Salah satu cara untuk mengukur kinerja perusahaan suatu organisasi adalah melihat efisiensi dan efektivitas. Efisiensi pada dasarnya adalah optimalisasi penggunaan sumber-sumber dalam upaya mencapai tujuan organisasi tersebut, sedangkan efektivitas menunjukkan pada keberhasilan atau kegagalan dalam mencapai tujuan (Jones dan Pendlburg, 1996:9-10). Pendapat lain mengenai efektivitas yaitu mengukur hubungan antara hasil pungut suatu pajak dan potensi hasil pajak itu, dengan anggapan semua wajib pajak membayar pajak masing-masing dan membayar seluruh pajak terhutang masing-masing (Devas, 1989:144).

Penelitian yang berkaitan dengan retribusi kebersihan ini dilakukan oleh Mayusdi (1995).
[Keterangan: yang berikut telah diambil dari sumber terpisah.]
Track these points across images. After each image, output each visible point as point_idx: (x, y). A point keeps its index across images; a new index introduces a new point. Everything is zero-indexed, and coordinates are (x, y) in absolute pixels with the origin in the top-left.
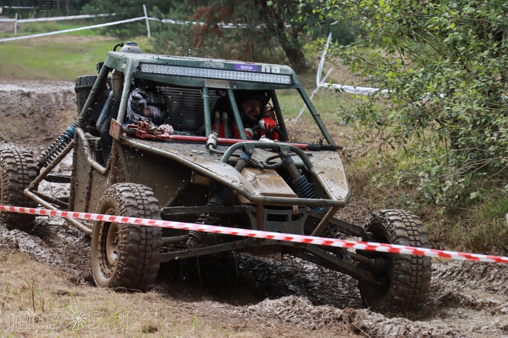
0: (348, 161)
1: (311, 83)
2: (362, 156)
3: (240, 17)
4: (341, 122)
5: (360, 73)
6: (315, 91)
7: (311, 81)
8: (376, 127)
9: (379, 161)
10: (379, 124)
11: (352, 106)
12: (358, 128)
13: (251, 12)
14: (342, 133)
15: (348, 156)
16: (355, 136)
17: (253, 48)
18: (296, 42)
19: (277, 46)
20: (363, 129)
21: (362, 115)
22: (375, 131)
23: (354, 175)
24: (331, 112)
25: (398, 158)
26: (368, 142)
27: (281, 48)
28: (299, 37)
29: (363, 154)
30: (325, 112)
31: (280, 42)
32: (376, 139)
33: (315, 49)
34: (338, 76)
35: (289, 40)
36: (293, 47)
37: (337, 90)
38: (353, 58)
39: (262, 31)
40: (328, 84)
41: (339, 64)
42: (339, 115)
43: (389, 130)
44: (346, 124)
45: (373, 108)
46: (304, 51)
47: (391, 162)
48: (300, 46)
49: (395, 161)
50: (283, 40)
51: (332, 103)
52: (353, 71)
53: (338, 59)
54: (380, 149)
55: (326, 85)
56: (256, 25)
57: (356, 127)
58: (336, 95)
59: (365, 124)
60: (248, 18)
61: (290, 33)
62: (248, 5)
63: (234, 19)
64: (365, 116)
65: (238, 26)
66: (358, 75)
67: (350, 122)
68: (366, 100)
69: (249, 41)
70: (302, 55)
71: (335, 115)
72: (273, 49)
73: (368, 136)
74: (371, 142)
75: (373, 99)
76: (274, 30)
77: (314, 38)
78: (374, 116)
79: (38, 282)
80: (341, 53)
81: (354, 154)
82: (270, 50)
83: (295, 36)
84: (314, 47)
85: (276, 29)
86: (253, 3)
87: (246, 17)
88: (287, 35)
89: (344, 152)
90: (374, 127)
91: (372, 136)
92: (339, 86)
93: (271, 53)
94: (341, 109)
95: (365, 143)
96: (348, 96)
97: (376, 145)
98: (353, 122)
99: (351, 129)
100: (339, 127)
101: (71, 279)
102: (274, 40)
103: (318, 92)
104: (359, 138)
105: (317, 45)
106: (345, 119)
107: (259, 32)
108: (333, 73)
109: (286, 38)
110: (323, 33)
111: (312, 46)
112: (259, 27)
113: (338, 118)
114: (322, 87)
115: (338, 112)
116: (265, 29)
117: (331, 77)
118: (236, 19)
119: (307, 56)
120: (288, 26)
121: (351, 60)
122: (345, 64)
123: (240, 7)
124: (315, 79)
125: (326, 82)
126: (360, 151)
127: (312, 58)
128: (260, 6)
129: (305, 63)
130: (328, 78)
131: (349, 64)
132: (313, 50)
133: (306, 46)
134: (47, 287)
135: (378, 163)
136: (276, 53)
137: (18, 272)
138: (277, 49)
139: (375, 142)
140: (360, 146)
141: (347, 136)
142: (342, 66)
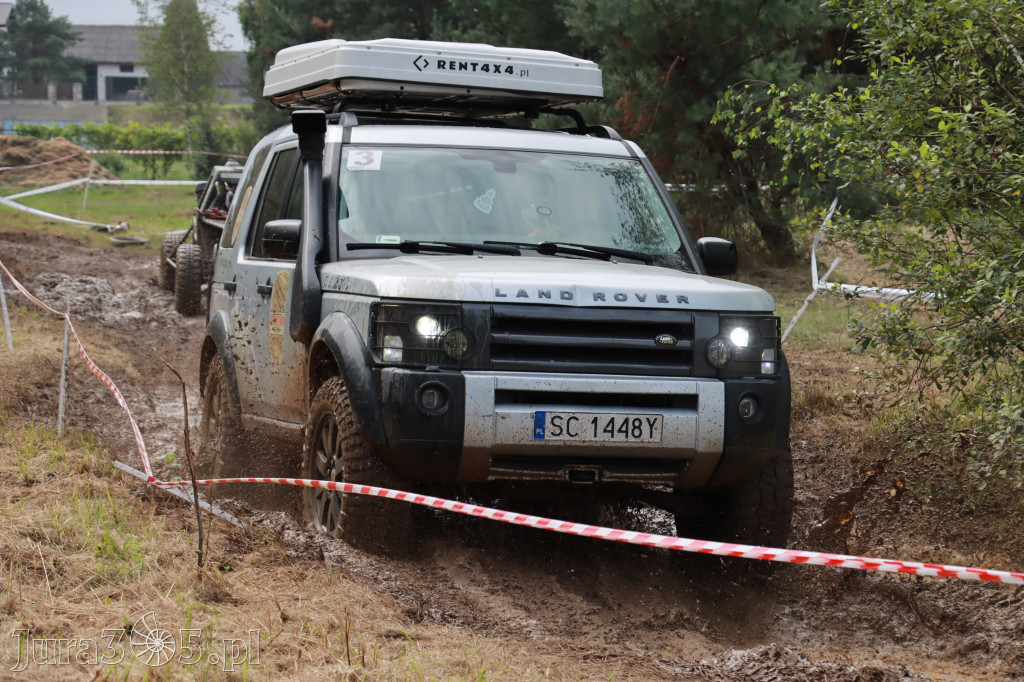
0: (867, 414)
1: (803, 283)
2: (891, 406)
3: (684, 173)
4: (855, 348)
5: (886, 266)
6: (811, 297)
7: (804, 279)
8: (915, 358)
9: (920, 415)
10: (919, 351)
11: (873, 321)
12: (884, 358)
13: (702, 166)
14: (857, 368)
15: (868, 406)
16: (879, 371)
17: (705, 225)
18: (778, 214)
19: (746, 221)
20: (893, 360)
21: (891, 336)
22: (913, 363)
23: (877, 439)
24: (836, 331)
25: (952, 410)
26: (900, 383)
27: (753, 224)
28: (782, 206)
29: (892, 403)
30: (827, 330)
31: (752, 214)
32: (915, 378)
33: (810, 225)
34: (849, 270)
35: (767, 211)
36: (774, 223)
37: (848, 296)
38: (875, 241)
39: (721, 197)
40: (832, 285)
41: (851, 251)
42: (851, 336)
43: (937, 361)
44: (862, 351)
45: (909, 325)
46: (793, 229)
47: (940, 416)
48: (785, 220)
49: (947, 415)
50: (756, 212)
51: (839, 316)
52: (875, 263)
53: (849, 244)
54: (921, 396)
55: (830, 286)
56: (711, 186)
57: (880, 358)
58: (845, 303)
59: (896, 352)
60: (697, 175)
61: (768, 200)
62: (698, 153)
63: (674, 177)
64: (894, 338)
65: (682, 188)
66: (884, 270)
67: (869, 346)
68: (897, 312)
69: (698, 212)
70: (788, 236)
71: (844, 336)
72: (740, 226)
73: (901, 373)
74: (905, 383)
75: (908, 310)
76: (741, 195)
77: (809, 208)
78: (911, 338)
79: (355, 616)
80: (854, 231)
81: (877, 403)
82: (734, 226)
83: (776, 204)
84: (808, 222)
85: (744, 193)
86: (707, 151)
87: (694, 174)
88: (763, 203)
89: (860, 398)
90: (911, 356)
91: (908, 373)
92: (851, 288)
93: (736, 233)
94: (854, 325)
95: (896, 385)
96: (868, 305)
97: (914, 387)
98: (874, 346)
99: (872, 361)
100: (852, 356)
101: (407, 612)
102: (740, 210)
103: (816, 297)
104: (886, 376)
105: (814, 218)
106: (861, 342)
107: (715, 198)
108: (841, 264)
109: (760, 206)
110: (823, 200)
111: (805, 220)
112: (715, 190)
113: (850, 340)
114: (823, 290)
115: (849, 330)
116: (725, 193)
117: (837, 271)
118: (678, 178)
119: (796, 237)
120: (764, 188)
121: (872, 246)
122: (860, 252)
123: (684, 158)
124: (810, 275)
125: (829, 281)
126: (887, 397)
127: (805, 239)
128: (718, 157)
129: (792, 248)
130: (833, 273)
131: (868, 251)
132: (808, 228)
133: (795, 221)
134: (369, 626)
135: (918, 418)
136: (744, 231)
137: (322, 599)
138: (746, 226)
139: (913, 383)
140: (888, 389)
141: (866, 372)
142: (855, 254)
Penelitian ini bertujuan mengukur kinerja pengelolaan sampah dan kemungkinan kemampuan keuangan pemerintah daerah dalam penanganan pengelolaan sampah ditinjau dari penerimaan retribusi kebersihan Kotamadya Jakarta Timur. Alat analisis yang digunakan adalah analisis efektivitas, efisiensi dan ekonomis yang dirangkum menjadi analisis peluang kerjasama dengan melibatkan pihak swasta dalam penanganan pengelolaan sampah di Kotamadya Jakarta Timur.
Dari uraian di atas, tampak bahwa pemerintah daerah menghadapi kesulitan dalam hal :

1. menentukan tarif retribusi yang jelas;
2. kurangnya data yang mendukung;
3. produktivitas pegawai yang rendah ;
4. kurangnya kesadaran aparat pelaksana dalam melaksanakan tugasnya;
5. penentuan target ditentukan tidak berdasarkan persentase potensi.

Beberapa kesulitan yang disebutkan di atas menjadi faktor-faktor yang diduga mempunyai pengaruh terhadap upaya-upaya mengoptimalkan penerimaan daerah terutama melaui PAD.
Pengelolaan retribusi kebersihan di Kabupaten Tangerang yang ditetapkan dengan Perda No. 5 Tahun 1998 menjelaskan tentang obyek-obyek retribusi yang meliputi badan / organisasi maupun perorangan yang menikmati jasa atas pelayanan langsung dari Pemda seperti pabrik/industri, restauran/rumah makan, Hotel, Rumah Toko, Rumah Tinggal dan pasar, serta objek perorangan lainnya. Penetapan tarif retribusi ditentukan menurut jenis usahanya masing-masing. Jumlah pemakaian jasa (obyek) langsung perlu dibenahi administrasinya sehingga dapat diperkirakan berapa jumlah pasti obyek yang bisa dijadikan sumber potensi yang diharapkan akan membawa dampak positif dalam upaya peningkatan retribusi kebersihan yang dengan sendirinya dapat meningkatkan PAD secara khusus serta dapat memberi kontribusi yang diharapkan cukup baik bagi Kemampuan Keuangan Daerah secara umum. Dengan keterbatasan semacam ini dan juga dengan mempertimbangkan bahwa obyek penelitian ini menggunakan jenis retribusi daerah yang berbeda, yaitu retribusi kebersihan, maka untuk mendapatkan kejelasan dan pemahaman yang lebih baik tentang jenis retribusi ini dirasakan untuk dilakukan penelitian tersendiri.

2.2 Landasan Teori
Pemberdayaan potensi Pendapatan Asli Daerah (PAD) harus lebih ditingkatkan mengingat PAD adalah sumber yang sering dijadikan ukuran kemampuan daerah dalam menyelenggarakan otonomi daerah, dan salah satu sumber PAD yang dominan adalah retribusi daerah. Jadi ciri yang mendasar dari retribusi adalah:
1. iuran yang dipungut pemerintah;
2. ada balas jasa secara langsung;
3. ada unsur ekonomi;
4. transaksi yang lebih bersifat sukarela;
5. dapat dikenakan pada orang atau badan hukum.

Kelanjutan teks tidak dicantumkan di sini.